Cerebrospinal fluid (CSF) biomarkers may be used to identify and monitor pathological processes in the central nervous system. CSF biomarkers in Alzheimer’s disease (AD) include β-amyloid 42 (Aβ42), total-tau (T-tau) and phosphorylated-tau (P-tau), reflecting brain amyloid, axonal and tangle pathology, respectively. This dissertation aims at defining and validating CSF biomarkers for amyloid and axonal pathology in AD and related conditions.

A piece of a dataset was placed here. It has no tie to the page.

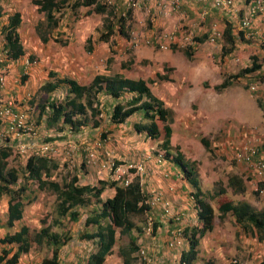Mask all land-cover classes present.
<instances>
[{"label": "rangeland", "instance_id": "obj_1", "mask_svg": "<svg viewBox=\"0 0 264 264\" xmlns=\"http://www.w3.org/2000/svg\"><path fill=\"white\" fill-rule=\"evenodd\" d=\"M97 1L98 3L103 2L104 10L97 12L92 8L93 6H81L75 11H71L67 4L60 5L55 13L57 25L49 33L52 38L58 41L49 40L42 43L34 30V25L43 19V14L37 11L31 0H0L7 12L17 11L21 18L16 30L23 51L17 61V63L19 62V72L16 75L13 74L12 79H16L15 81L11 80V83L20 87L22 92L17 91L12 85L10 94L16 95L21 100V105L33 109L29 120L39 124V128L46 133L52 134L48 140L58 139L56 142L61 143L52 158L59 165V168L54 170L52 179L66 183L70 181V175L77 174L79 184L96 185L99 179L112 180L118 174L123 175L128 162L141 160L148 152L152 154L159 150L164 153V148L161 145V137L150 138L145 130L135 128L134 122L147 121L140 117L141 113H133L121 125H111L107 119L111 103H109V97L107 98L101 93L98 94L101 103L99 118L102 121L99 127L94 128L91 125H86L74 135V133L68 132L67 125H62L60 122L47 125L42 120V124L37 123L35 119L39 102L47 96L61 99L66 93L64 84H58L54 91L49 93H45L44 89H41V85L49 80L47 72L53 71L56 74L55 78L63 76L76 78L78 83L85 85L89 83L91 75L99 71L107 75L116 70L124 76L143 77L152 95L168 109L167 122L172 127L168 144L170 152L174 156L178 152L182 161L192 168L191 177L196 179L201 188L202 198L212 208V228L199 237L196 258L190 264H257L264 253V240H257L255 236L244 231L230 211H227L224 217L219 219L217 205L224 200L234 202L238 199L248 201L254 209H259L264 205V189L260 190L258 194L253 191L257 187L258 178L250 173L244 162L237 161L234 157L235 151L241 144L251 140L258 143L260 156L262 154L264 158V48L258 36L238 39L236 18L233 20L228 19L229 17L223 19L221 17L218 20L219 27L223 28L224 20L231 21L232 33L235 38L233 49L222 52L223 46H227L223 35L214 42H209L206 38L208 24L213 21L217 22V19L210 15L208 21L203 20L202 22L198 18L190 21L195 22L196 26L200 28L195 27V30L199 31L194 35L203 37L199 42L191 41L189 55L183 52V47L174 43V47L163 49L148 34L154 20L150 19V12L143 11L141 7L140 10L137 9L136 13L133 12L134 10H129L125 16V34L118 32L115 22L114 29L108 38L100 41L98 36L106 30V23L111 18L109 10L121 12L124 9L121 8L123 0ZM137 15L139 17L135 18ZM3 21H5V17L0 19L1 30L4 27ZM185 26L187 29L189 24H185ZM202 28H206L203 31L205 33L202 32L203 34H201ZM3 33L4 31H0V44L3 43ZM182 35L177 36L178 42H189L188 39H181ZM144 38H150L151 41L147 43ZM110 49H113L115 54L111 62L106 64L105 59ZM253 49L260 59L258 62H261L259 68L254 70V73L243 72L232 76V74H238L243 66L250 63L248 53ZM172 54H177V59H181L176 66L170 64ZM140 59L146 61L143 62ZM32 61L35 62L33 73L29 71V63ZM120 61L125 62L123 67H120ZM87 62L90 63L91 69L89 66L87 69L83 67V64ZM94 64L95 67H93ZM209 68L210 71L207 70ZM158 71H162L168 80L154 75V72ZM21 74L26 76L24 82L19 81ZM78 74L80 75L77 76ZM225 77H231V82L227 86L214 87ZM249 81L256 83L258 88L252 90L249 87ZM128 95L129 93L125 94L123 98ZM191 95L195 97L192 98ZM58 132H65V134L60 137L55 136ZM42 133L40 131V134ZM202 137L209 141V146L204 145ZM73 144L76 147L72 152L75 166L68 168L67 161L69 162L71 159L69 145ZM87 151H95L98 160L93 163L86 162L84 154ZM169 159L172 170L178 171L183 177H186L187 182L184 181L182 188L189 186L193 191L195 187L187 179L190 177L186 174L187 168L181 162L173 160L172 157ZM102 161L109 163L114 161L115 165L121 166H118L119 169L116 171H110L108 168L101 167ZM25 163L26 159L19 154L15 147H11L8 167L18 170L17 186L25 183L24 176H22ZM232 173L244 178L245 191L236 192L227 184V178ZM27 187L29 189L21 193V218L14 221L11 227L5 224L8 196L5 194L0 196V237L18 230L21 225L27 227L26 239L29 249L27 253L20 254L16 264H40L42 258L49 255L51 245L46 240L39 239L38 243L33 240L34 234L45 226L49 227L50 232L62 235L67 231L70 237L59 248L58 264H84L85 258L93 246L89 240L81 238L79 234L85 230L82 225L84 216L93 207H97L93 198L86 205L78 207L80 214L77 221L70 222L56 214L57 197L54 191L49 188H36L34 184H27ZM219 187L226 189L223 193L218 194ZM113 191V188L107 187L101 193V199L111 195ZM187 200L191 204L193 214L188 211L181 215V218L184 215L188 218L185 224L188 226L195 222L196 214L193 198L187 197ZM169 216H163L162 225L154 232L147 231V228L144 227L146 223L136 219H134L135 225L140 230L133 229L129 234H121L116 230L111 252L102 264H122L118 250L121 247L129 246V235L135 238L137 244H146L150 249L152 247L150 251L155 253L158 247L163 246L160 239L166 233L168 235L166 229ZM175 226L182 228L184 223L177 222ZM91 230L94 228H88V231ZM186 247L187 240L182 244V249ZM1 248L14 251L15 245L0 244Z\"/></svg>", "mask_w": 264, "mask_h": 264}, {"label": "trees", "instance_id": "obj_2", "mask_svg": "<svg viewBox=\"0 0 264 264\" xmlns=\"http://www.w3.org/2000/svg\"><path fill=\"white\" fill-rule=\"evenodd\" d=\"M31 3L36 6L38 12L43 14V19L34 25V30L42 43L49 40L58 41L52 38L49 33L57 25L55 13L60 5L67 4L71 11H75L81 6H93L92 8L97 12L104 10L103 2L98 3L97 0H31ZM109 12L111 18L106 23V30L102 31L98 36L100 41L108 38L114 29L115 22L118 32L125 34V16L129 13V9L123 13L120 11L116 12V10H112V12L109 10ZM19 15L18 12H14L8 17L6 24L2 28V31H4L2 34L3 46L7 50L10 59H16L22 54V46L16 32V27L20 22ZM111 19H113L112 22ZM222 35L225 43H227V46H223L222 52L233 49L235 38L232 33L231 21L224 20ZM202 37L194 35L193 39L199 42ZM237 38L243 39V33L239 30L237 31ZM183 51L189 55L190 44L185 45ZM114 54V50L110 49L105 59L106 64L111 62ZM248 57L250 63L243 66L238 74L235 73L232 76H237L243 72L254 73V70L259 68L261 62H258L260 59L254 49L248 53ZM142 61L145 60L143 59ZM124 63V61H120V67H123ZM55 75L53 71H48L47 78L49 80L41 85V89H44L45 93H49L54 91L58 84H64L66 86L65 96L61 99L47 96L39 102L35 119L37 123L42 120L47 125L60 122L75 132H78L82 126L86 125H91L94 128L99 127L102 121L99 118L101 103L98 99V94L101 93L109 97L111 103L109 119L113 123L119 124L127 120L133 113H141L140 117L143 120L147 119V121L134 122L135 128L145 130L150 138L157 139L161 137V145L164 148L165 155L181 162L187 168L186 174L190 176L195 187L192 197L196 219L194 223L182 227V233L187 240V247L180 251V258L185 261V264H189L197 253L196 245L199 237L212 228L213 212L209 203L202 198L203 195L196 179L191 177L192 168L182 161L178 152L175 153V156L170 152L168 144L172 127L167 122L168 109L162 105L158 98L152 95L143 77L131 78L115 70L107 75L95 74L89 83L85 85L78 83L73 78L64 76L55 78ZM155 75L167 78L162 73L156 72ZM231 77H225L217 86H227L231 82ZM25 78L26 76L22 74L20 82H23ZM54 78L55 80L52 81ZM127 93L129 95L123 98ZM201 140L206 147L209 146L210 143L205 137H202ZM9 155L10 149L0 148V196L2 194L8 196L5 220V224L8 227L13 226L14 221L21 218V193L29 189L27 184H34L36 188H49L56 193V214L70 222L77 221L80 214L78 207L86 205L93 198L97 207H93L84 216L83 227L85 230L79 234L81 238L93 242V248L85 258L84 264L103 263L105 257L111 252L116 230L121 234H129L133 229L140 230L139 227H136L134 219L145 221L149 215L152 220L151 231L154 232L156 230L158 221L152 213L154 207L150 206L147 199L148 193L142 189L138 178H134L126 186L120 184L116 179H99L96 185H90L79 184L78 175L72 174L70 175V181L60 183L52 179L54 170L59 167L58 163L53 161L51 157L30 156L25 163V170L22 174L25 183L17 186L19 173L16 168L8 167ZM227 184L236 192H243L246 189L244 178L236 173L228 176ZM107 187L113 188L114 191L111 195L101 199L100 195ZM225 189V187H219L218 194L223 193ZM262 189H264V180L258 181L257 187L253 191L258 194ZM217 211L219 219H222L225 213L230 211L235 221L240 224L244 231L255 236L257 240H264V205L259 209H254L244 199H238L234 202L224 200L217 205ZM88 228H94V230L88 231ZM26 237V226H20L18 230L0 237V244L15 245L14 251L5 248L0 249V264H16L20 254L28 252L29 243ZM69 238L67 231L62 235L50 232L47 226L41 227L40 231L34 234L33 240L38 243L39 239H44L51 245V248L49 255L42 258L40 264H58L59 248ZM128 242L129 246L126 248L121 247L118 250L122 264H144L138 260V257L132 255V252L135 253L138 247L135 238L129 235ZM257 264H264V253L257 261Z\"/></svg>", "mask_w": 264, "mask_h": 264}, {"label": "built area", "instance_id": "obj_3", "mask_svg": "<svg viewBox=\"0 0 264 264\" xmlns=\"http://www.w3.org/2000/svg\"><path fill=\"white\" fill-rule=\"evenodd\" d=\"M158 8L162 10L163 13H175L179 11V0H155ZM206 4V9L213 8L217 10H222L225 12L226 16L233 19L236 18L237 29L239 31L243 30V37H254L258 36L260 43L264 48V25L259 28L253 27L252 22L255 20L256 15H258L264 9V0H246L243 3H240L239 0H201ZM145 0H123L125 10L134 8L143 7ZM242 5L244 8H242ZM206 9L200 10V17L206 13ZM243 9V11H241ZM242 12V13H240ZM222 29L218 23L213 21L209 23L206 38L209 42H214L216 39L222 37ZM237 30V31H238ZM181 39H188L189 42L180 43L177 41L179 47H184L187 44H190L193 39L194 33L191 31L182 32ZM187 34V36H184ZM159 39L157 44L160 48H167L168 44L166 42H161L160 39L163 37L166 40L172 38V34L169 32H159L157 35ZM188 37V38H187ZM145 42H150V38H144ZM182 44V45H179ZM7 57L6 50L0 44V90L3 91L0 97V148H7L11 150V147H15L19 154L27 159L30 156H42V157H51L57 153L58 146L61 143H57V140H48V137L52 136L51 133H46V131L40 129V125L33 123L29 120L30 113L32 108L29 106L21 105V100L16 96L10 94L7 91V74L9 69V60ZM32 63H35L32 61ZM249 87L252 90L258 88L257 84L253 81L249 82ZM40 124H42L40 122ZM68 127V126H67ZM83 127V126H82ZM69 128V127H68ZM40 131L43 132L40 134ZM66 132V131H65ZM65 132H58L55 136H64ZM69 133H74L75 131L69 128ZM86 134V131L84 132ZM83 134V133H82ZM70 161H67V167L71 168L75 166V163L72 159V152L76 149L75 145H69ZM89 150V148H87ZM260 149L257 142L245 141L241 144L238 150L235 151L234 157L237 161L244 162L249 168L251 174L256 176L258 180H264V158L260 156ZM68 153V152H67ZM95 151H87L84 154L85 161L94 162L97 161ZM153 161L157 165H166L170 162V159L166 157L165 153L157 150L152 154L148 152L145 154L144 158L137 161L128 162L123 171V175L118 174L115 178L123 186L128 185L132 182L134 178H138L139 183L142 189L147 188V180L149 179L150 168L148 167L149 163ZM118 166L115 165L114 161L110 162H101L102 168H108L110 171L118 170ZM59 168V167H58ZM164 176L168 177L170 172L167 170L163 171ZM172 189V188H170ZM147 199L150 206L161 207V214L171 215L169 208V203L165 198V194L160 190H151L147 194ZM193 195H190L192 197ZM147 228V231H151V217L148 215L144 221ZM186 241V237L182 233V228L175 226L168 229V235L165 240V248L168 250H173L172 253L166 254H157L153 255V252L148 245L143 244L137 247L134 255L138 257L139 261H142L144 264H185V261L180 258V251L182 250V244ZM164 253V251L162 252Z\"/></svg>", "mask_w": 264, "mask_h": 264}, {"label": "crops", "instance_id": "obj_4", "mask_svg": "<svg viewBox=\"0 0 264 264\" xmlns=\"http://www.w3.org/2000/svg\"><path fill=\"white\" fill-rule=\"evenodd\" d=\"M239 1H240V3L244 2V0H239ZM121 7L123 8L124 5L122 4ZM142 8H143V11L150 12V14H151L150 19L154 20L153 24H151V27L149 28L148 34L153 38V41L156 42V44H157V40L159 39V37L156 36L157 33H159V32H167V33H169L170 32L171 34H173V36H172L173 40L171 38L168 41V40L164 39L163 37L160 39V41L162 43L166 42L168 44V47H172V46L174 47L177 44V41H178L177 40L178 39L177 36H181L182 32L188 30L190 32L192 31L193 33H195L197 31H199V30H195V27H197V29H200L198 26H196L195 22H190L194 18H198L199 21L201 20L203 22V20L204 21H208L209 16L211 15L212 17L217 19L218 25L220 24L218 20H220L221 17H222V19L224 17L227 18L225 12L222 11V10H217V9H213V8L206 9V4L203 3L201 0H179V9L180 10L175 12V13L174 12L173 13H171V12L163 13L162 10H160L158 8V5L156 4L155 0H145ZM242 8H244L243 5H242ZM0 9H1L0 10V19L2 17L3 18L5 17V21L2 22V24H4V25L6 24L8 17L11 16L14 12H17V11H13L12 13L7 12V10H5L3 8L1 3H0ZM137 9L140 10V8H134L133 12H135V13L138 12ZM203 9H206V13H204L202 15L203 18H201L200 17V10H203ZM124 11H125V7H124V10H121V12L123 13ZM143 11H140V12L142 13ZM242 11H243V9H242ZM138 17L139 16L137 15L135 18H138ZM19 18H20V15H19ZM228 19H231V18H228ZM20 22H21V18H20ZM20 22H19V24H20ZM19 24L17 25L16 29L18 28ZM185 24H189V27L187 29L185 28L186 27ZM262 25H264V9L258 15H256L255 20L252 22V26L253 27L259 28ZM205 29L206 28H202L201 34L205 33V32H203V31H205ZM0 31H2V30L0 29ZM16 32H17V30H16ZM241 32H243V30H241ZM17 35H18V39L20 41V37H19L18 32H17ZM2 38H3V36H2ZM2 47L4 48L3 43H2ZM167 48H163V49H167ZM6 53H7V50H6ZM7 57H8V53H7ZM19 57L20 56H18L16 59H10V62H9V69H8V74H7V77H8V79H7V84H8L7 91H9V92L12 91V88H11L12 85H13V88H15L17 91L22 92L20 87H18L14 83H11V80L15 81V79H16V78L12 79L13 78V74L16 75V73L19 72V67H18L19 62L17 63V61H19V59H20ZM168 57H169V54H168ZM140 60L142 61L143 59H140ZM170 61H171L170 62L171 65L176 66V64L179 61H181V59H179V58L177 59V54H174V55L172 54L170 56ZM29 64H30L29 71L31 73H33V71L35 70V68H34L35 67V63L30 62ZM87 66L90 67V63L87 62L86 64H83V67H85L86 69L88 68ZM83 67H81V68H83ZM93 67H95V64L93 65ZM162 67H163V65H162ZM90 69H91V67H90ZM207 70L210 71V68L207 69ZM155 73L156 72H154V75H155ZM158 73L164 74L162 71H160V72L158 71ZM95 74H103V73H100V71L99 72H94L91 75L90 80ZM79 75L80 74H78L77 76H79ZM131 78H133V77H131ZM161 78H164V77H161ZM73 79H76V78H73ZM166 80H168V79H166ZM19 81H20V78H19ZM27 83H30V82H27ZM219 83H216L214 87L223 88V87L217 86V84H219ZM80 84H82V83H80ZM0 91H1V93H3L2 90H0ZM187 92H189V91H187ZM104 96H106L108 98L107 95H104ZM188 96L190 97V94ZM191 97L194 98L195 96L191 95ZM107 102H109V101L107 100ZM107 119H109V115H108ZM109 121L111 122V125H114V126H118V125L123 124V122H120L119 124L113 123L110 119H109ZM261 156H262V154H261ZM148 165H149L148 167L150 168V174H149V179L147 180V188L148 189H146L145 191L147 193H149V192H151V190H160V191H162L165 194V198H166V200L169 203V208H170V211H171V215L168 217V224H167L168 228L166 229V231H168L169 228L175 227L177 222H180V223L182 222L185 225L188 218L185 215H184L185 218L184 217L181 218V215H183L185 212H188V211H189V213L193 214V210L191 208V204L187 200V197L191 198L190 195L193 194V191L190 190V188L188 186V183H186L188 188H182V187H184V181L187 182L186 177H183L180 173H178V171H173L172 167L170 166V162L168 164L162 166V165H157L155 162L151 161ZM164 170H167V171L170 172V175L168 177L164 176V174H163ZM184 176H186V175H184ZM182 178H185V179L183 180ZM187 179H189L191 184H192V181H191L190 177L189 178L187 177ZM192 186H194V185L192 184ZM199 187H200V185H199ZM170 188H172V189H170ZM190 201H192V200H190ZM154 208L155 209L152 210V212H153V215L155 217L157 216L156 219L158 221V224H157V228H158L160 225H162L164 219H163V216L161 214V210H162L161 207L158 208V206H157V207H154ZM21 226H23V225H21ZM166 237H167V233H166V235H164L160 239V241L163 243V246L161 248H159V247L157 248L156 252H159V253L155 252V253H153V255H155V254H166V255H168L169 253L173 252V250H168L164 246ZM197 247H198V243L196 245V249H197ZM183 249H185V248H183ZM163 251H164V253H162ZM194 258H196V255H195ZM194 258L190 260L189 264L191 263L192 260H194Z\"/></svg>", "mask_w": 264, "mask_h": 264}, {"label": "clouds", "instance_id": "obj_5", "mask_svg": "<svg viewBox=\"0 0 264 264\" xmlns=\"http://www.w3.org/2000/svg\"><path fill=\"white\" fill-rule=\"evenodd\" d=\"M129 10H130V9H129ZM144 190H145V188H144ZM151 207H157V206H151ZM158 208H160V207H158ZM82 225H83V221H82ZM155 231H156V230H155ZM151 232H152V231H151ZM87 240H88V239H87ZM89 242H90V244H91V246H92V243H93V242L90 241V240H89ZM87 255H88V254H87ZM86 257H87V256H86ZM105 258H106V257H105Z\"/></svg>", "mask_w": 264, "mask_h": 264}]
</instances>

We found that CSF Aβ42, T-tau and P-tau identified early-stage AD patients in a uniquely large multi-center study, and achieved very high diagnostic performance in a well-controlled mono-center study, with careful standardization of clinical procedures, sample handling, and laboratory performance. The distribution of CSF Aβ42, T-tau and P-tau levels differed across age groups, likely reflecting agedependent prevalence of AD-like pathology in cognitively stable individuals. In the multi-center study, differences in the measured CSF biomarker levels were seen across laboratories. To monitor this, we established an external quality control program for CSF biomarkers. This program continues to grow and currently includes over 70 laboratories world-wide. BACE1 is a key enzyme for Aβ production, and therefore an attractive therapeutic target in AD. CSF biomarkers were studied to measure pharmacodynamic effects of BACE1-inhibitors. A panel of novel biomarkers was identified that may be used to track treatment effects in clinical trials. Finally, CSF biomarkers of amyloid and axonal pathology were studied in the lysosomal disease Niemann-Pick type C and in Lyme neuroborreliosis. Both these diseases had distinctly altered markers of amyloid metabolism and axonal pathology, and the biomarkers responded to treatments. In summary, this dissertation indicates that CSF biomarkers are useful in early AD diagnosis, identification of treatment effects and monitoring of amyloid and axonal pathology across neurological diseases. It introduces a quality control program to facilitate global biomarker implementation. With the advancement of biomarkers as components of novel diagnostic criteria, knowledge of CSF biomarker alterations in different diseases will support optimal patient management.